REQUIRED WORK: Please repeat, exactly as written, the line containing "right eye: (388, 243)" and every line after it through the end of the records below.

GIVEN INFORMATION:
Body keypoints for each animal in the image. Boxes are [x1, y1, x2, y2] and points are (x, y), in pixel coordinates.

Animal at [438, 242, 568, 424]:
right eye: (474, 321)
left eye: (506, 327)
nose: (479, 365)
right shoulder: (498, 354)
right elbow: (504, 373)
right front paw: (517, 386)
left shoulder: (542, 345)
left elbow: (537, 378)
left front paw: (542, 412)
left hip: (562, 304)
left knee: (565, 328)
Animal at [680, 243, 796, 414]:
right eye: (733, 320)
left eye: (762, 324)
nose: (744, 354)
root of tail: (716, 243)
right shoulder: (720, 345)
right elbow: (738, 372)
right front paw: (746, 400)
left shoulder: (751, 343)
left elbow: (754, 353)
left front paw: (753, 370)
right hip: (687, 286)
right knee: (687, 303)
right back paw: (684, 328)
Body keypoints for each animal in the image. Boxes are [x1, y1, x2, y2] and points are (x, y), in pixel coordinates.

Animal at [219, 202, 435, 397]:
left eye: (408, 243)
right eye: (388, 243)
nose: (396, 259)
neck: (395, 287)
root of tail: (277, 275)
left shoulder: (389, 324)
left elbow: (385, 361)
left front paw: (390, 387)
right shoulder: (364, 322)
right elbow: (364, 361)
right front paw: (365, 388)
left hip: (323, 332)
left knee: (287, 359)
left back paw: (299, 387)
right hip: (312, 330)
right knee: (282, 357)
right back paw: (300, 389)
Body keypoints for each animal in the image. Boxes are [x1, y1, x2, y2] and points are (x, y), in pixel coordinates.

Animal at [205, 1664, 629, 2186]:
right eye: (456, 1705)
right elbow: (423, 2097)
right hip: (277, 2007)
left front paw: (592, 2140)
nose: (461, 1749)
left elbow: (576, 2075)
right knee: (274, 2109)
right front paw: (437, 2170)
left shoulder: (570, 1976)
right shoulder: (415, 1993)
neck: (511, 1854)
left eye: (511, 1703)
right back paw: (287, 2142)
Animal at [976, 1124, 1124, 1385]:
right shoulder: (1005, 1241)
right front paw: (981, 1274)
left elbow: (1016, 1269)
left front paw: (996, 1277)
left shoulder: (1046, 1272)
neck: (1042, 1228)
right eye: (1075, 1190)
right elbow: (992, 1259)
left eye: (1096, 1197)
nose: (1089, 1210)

ANSWER TO THE PROBLEM:
right eye: (388, 243)
nose: (396, 259)
neck: (395, 287)
root of tail: (277, 275)
left shoulder: (389, 324)
left elbow: (385, 361)
left front paw: (390, 387)
right shoulder: (364, 322)
right elbow: (364, 361)
right front paw: (365, 388)
left hip: (323, 332)
left knee: (287, 359)
left back paw: (299, 387)
right hip: (312, 330)
right knee: (282, 357)
right back paw: (300, 389)
Body keypoints for each animal in the image. Boxes are [x1, y1, x2, y2] and points are (x, y), in pixel coordinates.

Animal at [205, 1664, 629, 2186]:
right eye: (456, 1705)
right elbow: (423, 2097)
right hip: (277, 2007)
left front paw: (592, 2140)
nose: (461, 1749)
left elbow: (576, 2075)
right knee: (274, 2109)
right front paw: (437, 2170)
left shoulder: (570, 1976)
right shoulder: (415, 1993)
neck: (511, 1854)
left eye: (511, 1703)
right back paw: (287, 2142)
Animal at [976, 1124, 1124, 1385]:
right shoulder: (1005, 1241)
right front paw: (981, 1274)
left elbow: (1016, 1269)
left front paw: (996, 1277)
left shoulder: (1046, 1272)
neck: (1042, 1228)
right eye: (1075, 1190)
right elbow: (992, 1259)
left eye: (1096, 1197)
nose: (1089, 1210)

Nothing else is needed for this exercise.